Good find of the week: Hark I Hear the Harps Eternal - the Parker version

I admit I did not just find this song this week. The touring chamber choir I sang with as an undergraduate sang this piece one of the years I was in the group, and I loved it then. But it had totally slipped to the recesses of my mind until this week at the first rehearsal for my community choir's spring concert, where it appeared in the stack of sheet music I was handed as I walked in the door.

"Hark I Hear the Harps Eternal" is a shape-note hymn. In mid-eighteenth century America, shape-note singing originated out of a desire to assist people who were largely musically illiterate in singing music on sight. The basic idea was to give people a visual cue as to the note of the scale they were singing (based on four-syllable solfege):


Shape-note singing sessions still exist around this country, many of which work out of the Sacred Harp tradition.

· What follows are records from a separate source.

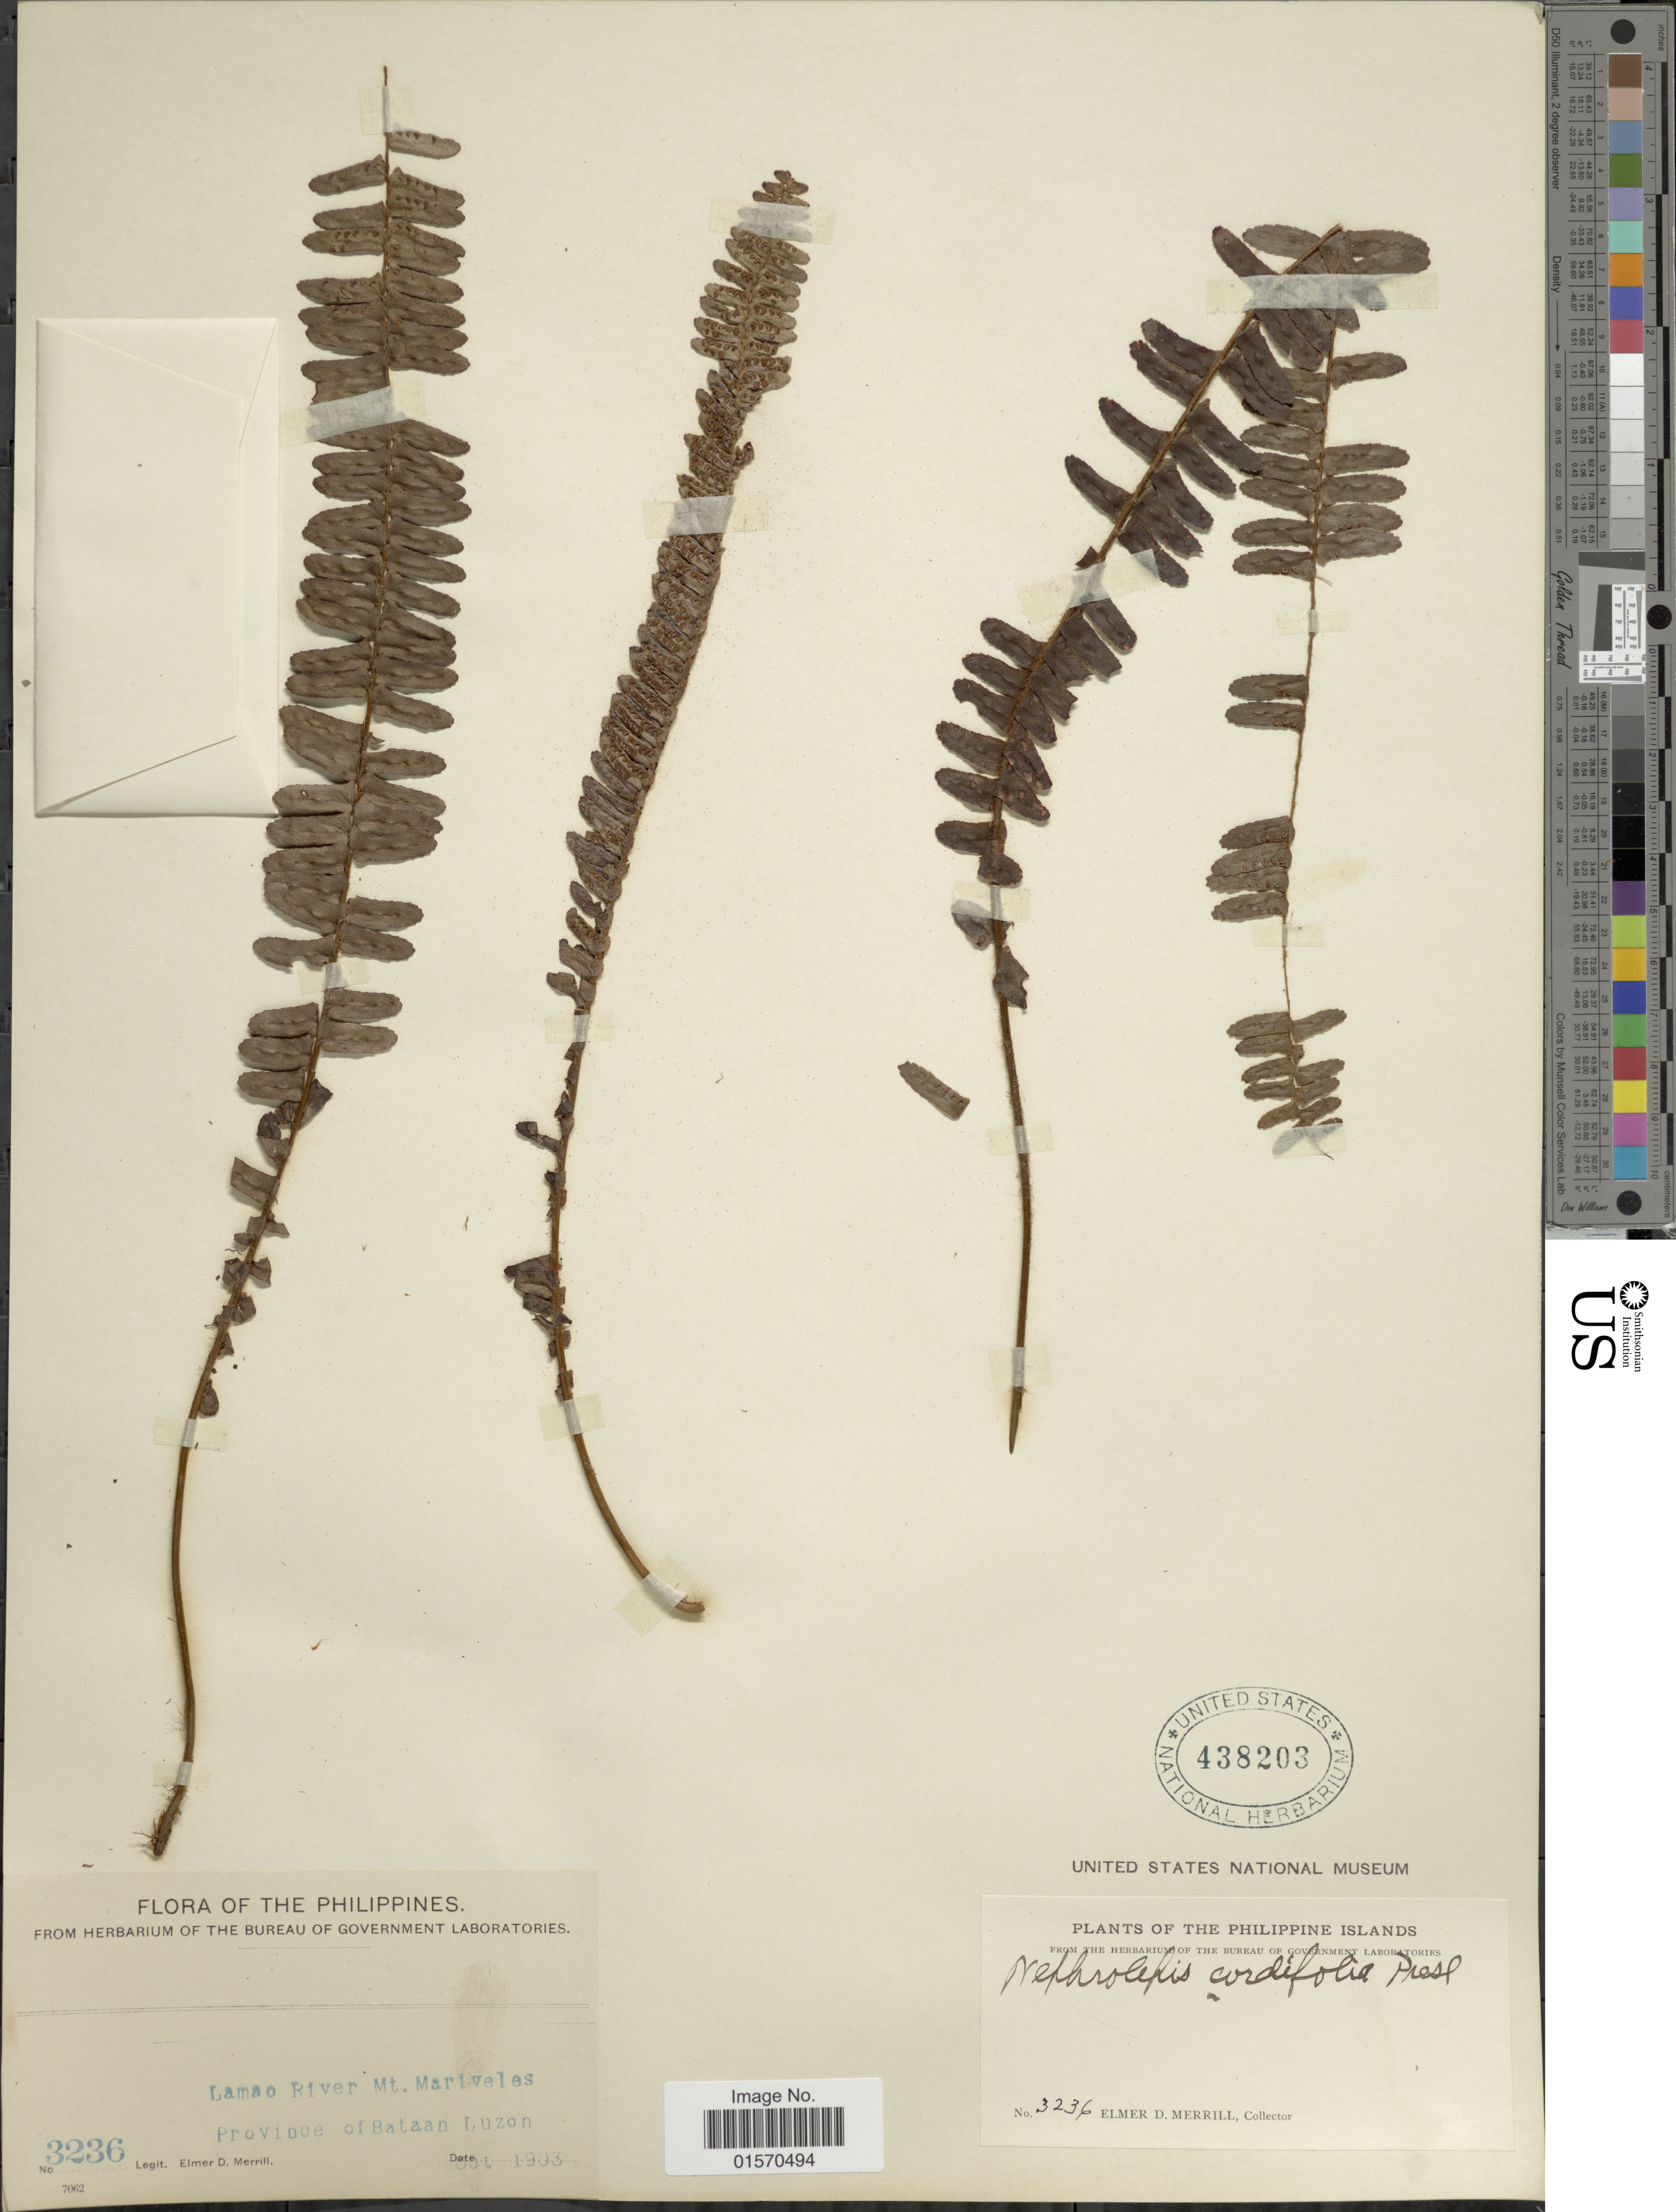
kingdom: Plantae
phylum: Tracheophyta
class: Polypodiopsida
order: Polypodiales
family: Nephrolepidaceae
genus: Nephrolepis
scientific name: Nephrolepis cordifolia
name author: (L.) C. Presl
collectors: E. D. Merrill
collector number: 3236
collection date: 1903-10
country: Philippines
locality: Philippine Islands. Lamao River Mt. Mariveles Province of Bataan Luzon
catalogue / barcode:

The rousing arrangement of "Hark I Hear the Harps Eternal" I sang years ago and will be spending the next few Monday nights singing is by choral music legend, Alice Parker. Here is an excerpt--I couldn't find a YouTube recording with the audio clarity I wanted so that you would be able to hear the crisp articulation of the lower voices. I love the rhythms Parker uses--it takes the song to a whole new level.



This recording is by the San Francisco Symphony Chorus under the direction of Vance George from the CD, 1900-2000--a Choral Journey through the 20th Century.

2 comments:

majesticmoose said...

Do you have the Custer Larue version with the Baltimore concert? Very different, but I like it a lot.

Christina said...

I would have expected it to be on The True Lover's Farewell (Appalachian Folk Ballads), even though it's a hymn, not a ballad. But no, I don't appear to have that one. I haven't picked up their latest recordings for some reason--now I have a reason to!

But--does LaRue sing it slowly? That's the one thing I can't stand.